## TUJUAN LATIHAN:
Dalam bacaan tentang upacara tembuni dan Nenjrag Bumi, berapa kali alu dipukulkan ke bumi di dekat bayi?

## BACAAN YANG DIBERIKAN:
Upacara penguburan tembuni disertai pembacaan doa selamat dan menyampaikan
hadiah atau tawasulan kepada Syeh Abdulkadir Jaelani dan ahli kubur. Di dekat
kuburan tembuni itu dinyalakan cempor/pelita sampai tali pusat bayi lepas dari
perutnya.. Upacara pemeliharaan tembuni dimaksudkan agar bayi itu selamat dan
kelak menjadi orang yang berbahagia.
2. Upacara
Nenjrag Bumi
Upacara Nenjrag
Bumi ialah upacara memukulkan alu ke bumi sebanyak tujuh kali di dekat bayi,
atau cara lain yaitu bayi dibaringkan di atas pelupuh (lantai dari bambo yang
dibelah-belah ), kemudian indung beurang menghentakkan kakinya ke pelupuh di
dekat bayi. Maksud dan tujuan dari upacara ini ialah agar bayi kelak menjadi
anak yang tidak lekas terkejut atau takut jika mendengar bunyi yang tiba-tiba
dan menakutkan.

## INFORMASI YANG DIEKSTRAK:
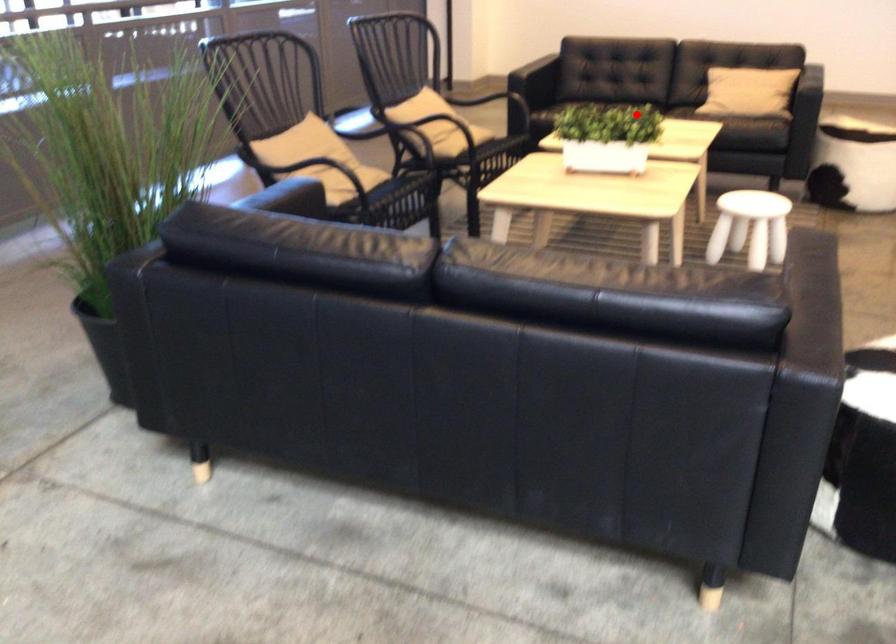
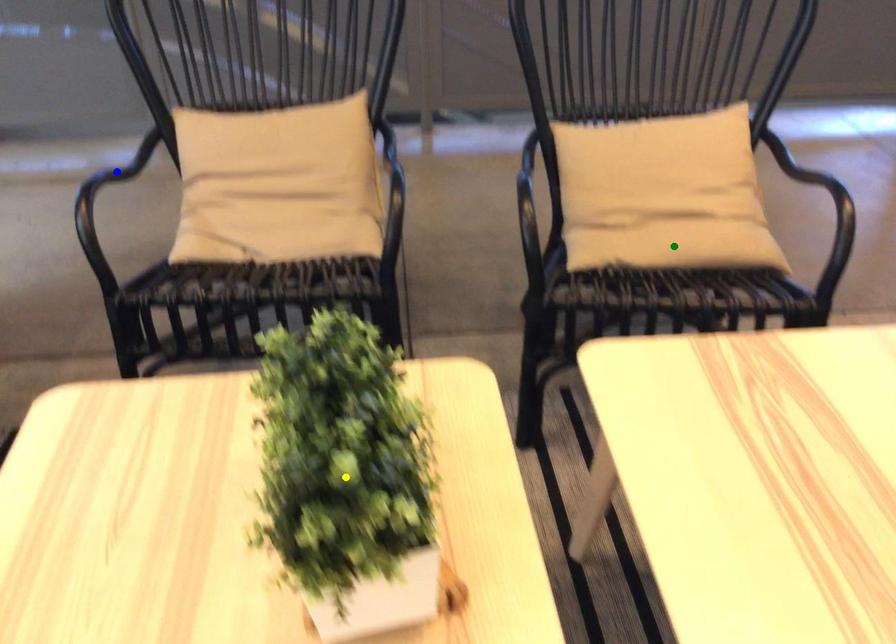
Question: I am providing you with two images of the same scene from different viewpoints. A red point is marked on the first image. You are given multiple points on the second image. Can you choose the point in image 2 that corresponds to the point in image 1?

Choices:
 (A) blue point
 (B) yellow point
 (C) green point

Answer: (B)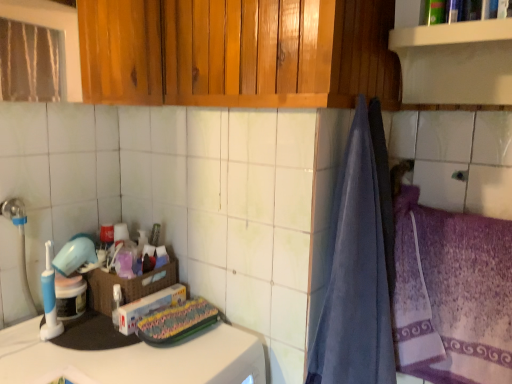
Question: Is translucent plastic container at center at the left side of woven brown basket at center?

Choices:
 (A) no
 (B) yes

Answer: (A)

Question: Would you say translucent plastic container at center is outside woven brown basket at center?

Choices:
 (A) yes
 (B) no

Answer: (B)

Question: Is translucent plastic container at center looking in the opposite direction of woven brown basket at center?

Choices:
 (A) no
 (B) yes

Answer: (B)

Question: From a real-world perspective, is translucent plastic container at center beneath woven brown basket at center?

Choices:
 (A) yes
 (B) no

Answer: (B)

Question: Does translucent plastic container at center touch woven brown basket at center?

Choices:
 (A) no
 (B) yes

Answer: (A)

Question: Is point (496, 54) positioned closer to the camera than point (162, 259)?

Choices:
 (A) closer
 (B) farther

Answer: (A)

Question: From the image's perspective, is white matte shelf at upper right above or below translucent plastic container at center?

Choices:
 (A) below
 (B) above

Answer: (B)

Question: In terms of width, does white matte shelf at upper right look wider or thinner when compared to translucent plastic container at center?

Choices:
 (A) wide
 (B) thin

Answer: (A)

Question: From a real-world perspective, relative to translucent plastic container at center, is white matte shelf at upper right vertically above or below?

Choices:
 (A) above
 (B) below

Answer: (A)

Question: From the image's perspective, is blue soft towel at right above or below purple textured towel at right?

Choices:
 (A) above
 (B) below

Answer: (A)

Question: From a real-world perspective, is blue soft towel at right above or below purple textured towel at right?

Choices:
 (A) below
 (B) above

Answer: (B)

Question: Relative to purple textured towel at right, is blue soft towel at right in front or behind?

Choices:
 (A) front
 (B) behind

Answer: (A)

Question: Looking at the image, does blue soft towel at right seem bigger or smaller compared to purple textured towel at right?

Choices:
 (A) big
 (B) small

Answer: (A)

Question: Is translucent plastic container at center wider or thinner than purple textured towel at right?

Choices:
 (A) wide
 (B) thin

Answer: (B)

Question: From the image's perspective, is translucent plastic container at center located above or below purple textured towel at right?

Choices:
 (A) above
 (B) below

Answer: (A)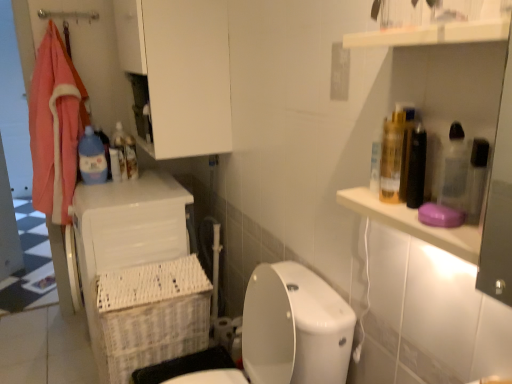
Question: Does white plastic laundry basket at lower left have a larger size compared to blue plastic bottle at left?

Choices:
 (A) no
 (B) yes

Answer: (B)

Question: Considering the relative sizes of white plastic laundry basket at lower left and blue plastic bottle at left in the image provided, is white plastic laundry basket at lower left smaller than blue plastic bottle at left?

Choices:
 (A) yes
 (B) no

Answer: (B)

Question: Considering the relative positions of white plastic laundry basket at lower left and blue plastic bottle at left in the image provided, is white plastic laundry basket at lower left in front of blue plastic bottle at left?

Choices:
 (A) no
 (B) yes

Answer: (B)

Question: From the image's perspective, would you say white plastic laundry basket at lower left is positioned over blue plastic bottle at left?

Choices:
 (A) yes
 (B) no

Answer: (B)

Question: Does white plastic laundry basket at lower left lie behind blue plastic bottle at left?

Choices:
 (A) no
 (B) yes

Answer: (A)

Question: Would you say white glossy toilet at lower center is to the left or to the right of white plastic laundry basket at lower left in the picture?

Choices:
 (A) left
 (B) right

Answer: (B)

Question: Would you say white glossy toilet at lower center is inside or outside white plastic laundry basket at lower left?

Choices:
 (A) inside
 (B) outside

Answer: (B)

Question: In terms of height, does white glossy toilet at lower center look taller or shorter compared to white plastic laundry basket at lower left?

Choices:
 (A) tall
 (B) short

Answer: (B)

Question: From a real-world perspective, is white glossy toilet at lower center above or below white plastic laundry basket at lower left?

Choices:
 (A) below
 (B) above

Answer: (B)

## LATIHAN TERSELESAIKAN:
Tujuh kali.